VOD film review: Force Majeure
Aprés ski conversation10
Simon Kinnear | On 14, Apr 2015
Director: Ruben Östlund
Cast: Johannes Bah Kuhnke, Lisa Loven Kongsli, Kristofer Hivju
In his classic book on screenwriting, Story, Robert McKee explains the difference between characterisation and character by imagining a vehicular accident. Characterisation refers to the surface details of the people involved: their age, gender, background and so on. Character, by contrast, refers to the deeper essence, which can only be revealed through catastrophes such as the accident. In a story, as in life, it is these rare moments – and the choices we make when confronted by them – that matter.
Hollywood so often concentrates on one possible reaction – the hero diving in to save everybody – that perhaps the biggest shock of Ruben Östlund’s film is its reminder that McKee’s car (like an on-screen Schrodinger’s Cat) has other possible outcomes.

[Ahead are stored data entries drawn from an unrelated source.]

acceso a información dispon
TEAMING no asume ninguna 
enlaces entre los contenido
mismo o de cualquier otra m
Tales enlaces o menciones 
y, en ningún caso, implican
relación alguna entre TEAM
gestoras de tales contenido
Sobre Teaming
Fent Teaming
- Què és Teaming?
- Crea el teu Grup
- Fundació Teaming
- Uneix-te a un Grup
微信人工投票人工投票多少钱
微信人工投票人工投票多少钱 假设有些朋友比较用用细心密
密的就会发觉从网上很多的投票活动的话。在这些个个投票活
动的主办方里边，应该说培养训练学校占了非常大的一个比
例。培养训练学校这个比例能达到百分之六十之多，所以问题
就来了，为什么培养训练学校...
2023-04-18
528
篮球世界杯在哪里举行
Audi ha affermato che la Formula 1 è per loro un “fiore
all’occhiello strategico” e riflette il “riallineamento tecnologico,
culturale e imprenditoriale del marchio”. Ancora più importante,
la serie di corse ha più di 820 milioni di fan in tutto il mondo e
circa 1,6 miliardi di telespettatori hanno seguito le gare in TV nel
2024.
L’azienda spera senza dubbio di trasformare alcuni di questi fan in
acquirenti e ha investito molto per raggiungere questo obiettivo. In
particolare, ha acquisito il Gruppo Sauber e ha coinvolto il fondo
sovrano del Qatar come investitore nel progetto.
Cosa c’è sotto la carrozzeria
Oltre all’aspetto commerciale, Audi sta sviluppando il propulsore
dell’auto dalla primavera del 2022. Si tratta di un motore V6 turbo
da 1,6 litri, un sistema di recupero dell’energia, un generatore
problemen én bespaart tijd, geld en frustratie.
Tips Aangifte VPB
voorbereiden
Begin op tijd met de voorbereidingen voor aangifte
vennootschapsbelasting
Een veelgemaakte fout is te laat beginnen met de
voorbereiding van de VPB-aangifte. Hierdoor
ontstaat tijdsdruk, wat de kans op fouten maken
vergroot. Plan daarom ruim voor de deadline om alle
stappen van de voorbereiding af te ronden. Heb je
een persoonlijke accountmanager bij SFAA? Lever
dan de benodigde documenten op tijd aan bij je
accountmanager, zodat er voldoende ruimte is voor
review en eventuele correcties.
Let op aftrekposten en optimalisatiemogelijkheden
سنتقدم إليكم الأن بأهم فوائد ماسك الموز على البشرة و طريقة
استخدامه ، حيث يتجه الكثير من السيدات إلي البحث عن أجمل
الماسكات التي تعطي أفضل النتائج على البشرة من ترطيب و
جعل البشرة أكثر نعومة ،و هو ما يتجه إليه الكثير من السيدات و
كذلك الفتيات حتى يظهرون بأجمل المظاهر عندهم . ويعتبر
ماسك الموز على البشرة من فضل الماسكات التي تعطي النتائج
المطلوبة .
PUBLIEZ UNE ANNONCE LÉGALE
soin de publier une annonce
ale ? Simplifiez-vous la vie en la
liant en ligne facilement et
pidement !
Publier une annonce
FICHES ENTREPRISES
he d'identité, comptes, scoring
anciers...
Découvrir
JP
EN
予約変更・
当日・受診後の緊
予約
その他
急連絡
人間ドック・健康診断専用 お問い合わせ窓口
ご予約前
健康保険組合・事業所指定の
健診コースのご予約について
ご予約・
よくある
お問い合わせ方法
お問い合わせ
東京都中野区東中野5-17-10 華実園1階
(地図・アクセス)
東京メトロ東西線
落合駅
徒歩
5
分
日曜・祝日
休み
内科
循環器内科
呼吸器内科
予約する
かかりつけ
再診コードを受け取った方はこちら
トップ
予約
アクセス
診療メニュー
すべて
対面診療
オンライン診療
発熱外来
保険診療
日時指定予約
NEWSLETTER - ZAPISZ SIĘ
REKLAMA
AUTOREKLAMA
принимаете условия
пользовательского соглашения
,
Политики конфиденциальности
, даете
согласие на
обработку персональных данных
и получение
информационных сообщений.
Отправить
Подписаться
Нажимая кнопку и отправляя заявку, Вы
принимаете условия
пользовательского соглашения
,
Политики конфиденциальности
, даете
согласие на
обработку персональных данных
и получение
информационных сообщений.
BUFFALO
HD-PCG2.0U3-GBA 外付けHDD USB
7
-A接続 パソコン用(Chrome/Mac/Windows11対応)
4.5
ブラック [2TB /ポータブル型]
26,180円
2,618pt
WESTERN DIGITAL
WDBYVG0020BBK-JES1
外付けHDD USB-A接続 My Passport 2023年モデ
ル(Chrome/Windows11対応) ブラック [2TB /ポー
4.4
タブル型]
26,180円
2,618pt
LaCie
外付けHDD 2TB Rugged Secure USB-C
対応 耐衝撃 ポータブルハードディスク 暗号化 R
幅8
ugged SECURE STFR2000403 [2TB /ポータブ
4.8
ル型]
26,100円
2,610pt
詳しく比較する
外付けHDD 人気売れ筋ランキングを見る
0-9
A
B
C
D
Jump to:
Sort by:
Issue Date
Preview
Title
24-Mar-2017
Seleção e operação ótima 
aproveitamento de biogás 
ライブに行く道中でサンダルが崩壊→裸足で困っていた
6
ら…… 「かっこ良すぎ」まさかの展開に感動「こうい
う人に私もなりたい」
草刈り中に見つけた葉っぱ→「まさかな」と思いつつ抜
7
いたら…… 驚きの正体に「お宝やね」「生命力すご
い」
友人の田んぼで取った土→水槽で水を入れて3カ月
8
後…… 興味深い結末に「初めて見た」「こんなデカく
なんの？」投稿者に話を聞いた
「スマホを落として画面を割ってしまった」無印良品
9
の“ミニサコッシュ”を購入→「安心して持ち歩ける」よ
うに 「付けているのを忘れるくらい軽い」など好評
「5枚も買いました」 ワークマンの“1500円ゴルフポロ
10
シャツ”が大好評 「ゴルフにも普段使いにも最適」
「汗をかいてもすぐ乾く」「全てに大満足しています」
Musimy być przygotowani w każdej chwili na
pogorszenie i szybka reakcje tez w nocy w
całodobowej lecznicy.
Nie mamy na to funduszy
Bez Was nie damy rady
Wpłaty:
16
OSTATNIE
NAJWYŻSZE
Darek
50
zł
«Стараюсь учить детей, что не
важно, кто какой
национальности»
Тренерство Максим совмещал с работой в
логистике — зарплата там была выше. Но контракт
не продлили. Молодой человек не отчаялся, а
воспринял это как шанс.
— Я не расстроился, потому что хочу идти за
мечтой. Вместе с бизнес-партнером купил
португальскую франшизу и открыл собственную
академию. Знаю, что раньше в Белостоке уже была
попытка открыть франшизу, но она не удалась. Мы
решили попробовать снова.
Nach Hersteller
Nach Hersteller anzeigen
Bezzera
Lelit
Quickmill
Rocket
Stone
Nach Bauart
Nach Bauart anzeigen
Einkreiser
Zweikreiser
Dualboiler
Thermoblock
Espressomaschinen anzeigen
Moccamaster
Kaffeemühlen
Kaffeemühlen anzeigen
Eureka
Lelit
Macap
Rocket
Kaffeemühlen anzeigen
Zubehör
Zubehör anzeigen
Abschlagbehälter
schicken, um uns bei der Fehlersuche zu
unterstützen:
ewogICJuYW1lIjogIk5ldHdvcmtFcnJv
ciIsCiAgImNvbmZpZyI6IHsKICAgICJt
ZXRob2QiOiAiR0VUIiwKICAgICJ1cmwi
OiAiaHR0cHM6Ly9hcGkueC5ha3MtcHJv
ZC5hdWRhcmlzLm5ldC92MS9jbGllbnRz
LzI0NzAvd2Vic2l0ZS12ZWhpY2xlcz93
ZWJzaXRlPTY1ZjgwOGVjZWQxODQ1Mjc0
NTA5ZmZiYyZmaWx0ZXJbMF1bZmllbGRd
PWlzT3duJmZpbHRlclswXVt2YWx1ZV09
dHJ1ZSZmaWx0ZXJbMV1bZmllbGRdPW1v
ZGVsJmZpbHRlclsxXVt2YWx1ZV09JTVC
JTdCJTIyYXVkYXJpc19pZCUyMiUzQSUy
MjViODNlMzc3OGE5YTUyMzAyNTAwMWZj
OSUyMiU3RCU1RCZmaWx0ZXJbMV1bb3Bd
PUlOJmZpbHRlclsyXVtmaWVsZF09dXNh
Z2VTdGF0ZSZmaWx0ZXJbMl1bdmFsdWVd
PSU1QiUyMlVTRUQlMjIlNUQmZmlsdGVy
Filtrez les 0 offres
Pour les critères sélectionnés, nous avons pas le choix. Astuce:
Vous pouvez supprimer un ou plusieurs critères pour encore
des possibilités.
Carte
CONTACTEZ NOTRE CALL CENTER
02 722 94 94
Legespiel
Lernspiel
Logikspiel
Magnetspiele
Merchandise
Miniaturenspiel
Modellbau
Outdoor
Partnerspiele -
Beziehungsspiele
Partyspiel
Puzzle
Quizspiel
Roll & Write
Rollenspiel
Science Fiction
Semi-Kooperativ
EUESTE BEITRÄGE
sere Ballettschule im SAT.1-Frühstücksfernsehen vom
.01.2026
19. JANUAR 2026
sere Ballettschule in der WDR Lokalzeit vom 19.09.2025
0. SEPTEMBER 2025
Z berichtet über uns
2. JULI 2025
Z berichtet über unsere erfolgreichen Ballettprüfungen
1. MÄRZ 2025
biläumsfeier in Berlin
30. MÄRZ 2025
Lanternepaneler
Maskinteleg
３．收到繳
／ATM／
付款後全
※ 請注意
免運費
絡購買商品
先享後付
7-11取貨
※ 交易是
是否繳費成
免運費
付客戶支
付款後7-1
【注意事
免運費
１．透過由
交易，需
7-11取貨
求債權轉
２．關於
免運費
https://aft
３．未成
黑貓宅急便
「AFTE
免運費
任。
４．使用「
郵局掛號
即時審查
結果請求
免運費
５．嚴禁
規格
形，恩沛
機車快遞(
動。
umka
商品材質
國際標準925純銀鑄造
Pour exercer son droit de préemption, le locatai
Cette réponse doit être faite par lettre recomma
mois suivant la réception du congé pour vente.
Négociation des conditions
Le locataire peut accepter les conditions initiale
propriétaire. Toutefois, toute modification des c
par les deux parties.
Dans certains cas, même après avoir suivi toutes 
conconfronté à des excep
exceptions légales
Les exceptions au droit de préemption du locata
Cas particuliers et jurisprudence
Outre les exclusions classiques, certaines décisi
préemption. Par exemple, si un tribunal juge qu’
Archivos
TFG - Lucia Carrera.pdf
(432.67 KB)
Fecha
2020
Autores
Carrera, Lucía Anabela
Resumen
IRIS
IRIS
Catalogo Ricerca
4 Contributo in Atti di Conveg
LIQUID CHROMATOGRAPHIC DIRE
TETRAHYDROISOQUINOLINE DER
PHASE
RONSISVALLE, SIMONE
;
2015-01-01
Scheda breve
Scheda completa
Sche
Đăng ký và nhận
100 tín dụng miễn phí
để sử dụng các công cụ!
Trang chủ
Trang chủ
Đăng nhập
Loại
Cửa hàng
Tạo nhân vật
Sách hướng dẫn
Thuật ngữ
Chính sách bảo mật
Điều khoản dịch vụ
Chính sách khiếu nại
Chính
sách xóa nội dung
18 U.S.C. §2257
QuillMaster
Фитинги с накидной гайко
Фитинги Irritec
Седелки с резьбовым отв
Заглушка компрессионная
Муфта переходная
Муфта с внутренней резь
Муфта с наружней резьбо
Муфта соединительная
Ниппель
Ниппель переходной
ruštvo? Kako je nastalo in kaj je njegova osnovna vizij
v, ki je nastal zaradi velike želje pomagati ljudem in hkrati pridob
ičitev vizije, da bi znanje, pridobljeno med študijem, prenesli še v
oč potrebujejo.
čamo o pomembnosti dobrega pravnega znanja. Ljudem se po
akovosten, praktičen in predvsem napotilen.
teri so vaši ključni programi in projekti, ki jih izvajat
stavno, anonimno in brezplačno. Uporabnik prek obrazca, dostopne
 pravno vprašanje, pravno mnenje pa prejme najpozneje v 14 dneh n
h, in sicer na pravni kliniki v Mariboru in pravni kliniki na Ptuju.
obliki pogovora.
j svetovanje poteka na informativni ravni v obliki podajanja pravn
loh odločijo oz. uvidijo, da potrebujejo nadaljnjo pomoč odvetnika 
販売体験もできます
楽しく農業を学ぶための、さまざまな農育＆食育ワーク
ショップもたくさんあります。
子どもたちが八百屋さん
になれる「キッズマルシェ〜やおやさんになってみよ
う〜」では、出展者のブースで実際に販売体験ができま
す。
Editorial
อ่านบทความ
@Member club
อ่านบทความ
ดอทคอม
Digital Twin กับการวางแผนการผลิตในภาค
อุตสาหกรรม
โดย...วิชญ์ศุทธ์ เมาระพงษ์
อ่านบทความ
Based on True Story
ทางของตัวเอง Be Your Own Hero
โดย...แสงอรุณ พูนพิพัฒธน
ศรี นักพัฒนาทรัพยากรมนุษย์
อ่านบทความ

His viciously funny, button-pushing black comedy revolves around a seemingly perfect family – Tomas (Kuhnke), Ebba (Kongsli) and kids Harry and Vera – whose ski holiday is ruptured when the husband and father reveals his character in the face of an apparent disaster.
It’s a brilliant premise for a film but one that could quickly go awry, were it not for Östlund’s dispassionate, superbly thought-out screenplay, which dares to touch every nerve exposed by the incident. Östlund ponders the implications for husband and wife alike, notably around the idea that a man whose characterisation as hero has been found wanting. A storm ensues that mixes self-denial, passive-aggressive defence and evasiveness, all of which only make the situation worse. (The source of the friction is well chosen for its metaphorical impact, because once this film starts there’s no stopping it.)
Östlund started his career making skiing movies and his familiarity with this world gives him a huge advantage. It isn’t just the glacial splendour of the place, but also the way the serenity is subverted into a kind of existential blankness. Östlund focuses on the hidden aspects of the stage-managed holiday – the lifts and escalators keeping everything flowing, the army of cleaners and ski vehicles keeping things clean. It’s an illusion of control that mirrors the routine of family life; and a canny, cruel acknowledgement that it tends to be on holiday where such routines are broken.
The power play is expertly judged, the narrative focus on peeling back the layers, each shot held in long, mostly static takes that force us to weigh up the evidence: Michael Haneke with laughs. It’s to Östlund’s credit that he gives equal weighting to both parents, with Kuhnke a selflessly pathetic figure (his crying is a thing to behold) and Kongsli as the moral force whose own sense of self is shaken as she questions her presumptions. Meanwhile, Östlund ignores the kids just enough to show how much mum and dad are too. Their self-satisfied parentage-by-tablet provides a suitably ironic glare on the central question of love and protection.
Östlund has such a smart, slippery take on his narrative that he sustains the moral ambiguity until the end, with a beautifully counterpointed double ending that leaves any hope of resolution hanging. But, just as no two snowflakes are the same, so Östlund wants the debate to continue. In a bravura move, he anticipates our post-viewing conversations in a 10-minute narrative detour featuring the couple’s friend Mats (brilliantly bearded Game Of Thrones star Hivju) and his girlfriend Fanni (Fanni Metelius). As Östlund knows, everybody – especially couples! – will have their own opinion once the film has finished, once they’re off the slopes and sat in the passenger’s seat in McKee’s car. How’s that for aprés ski?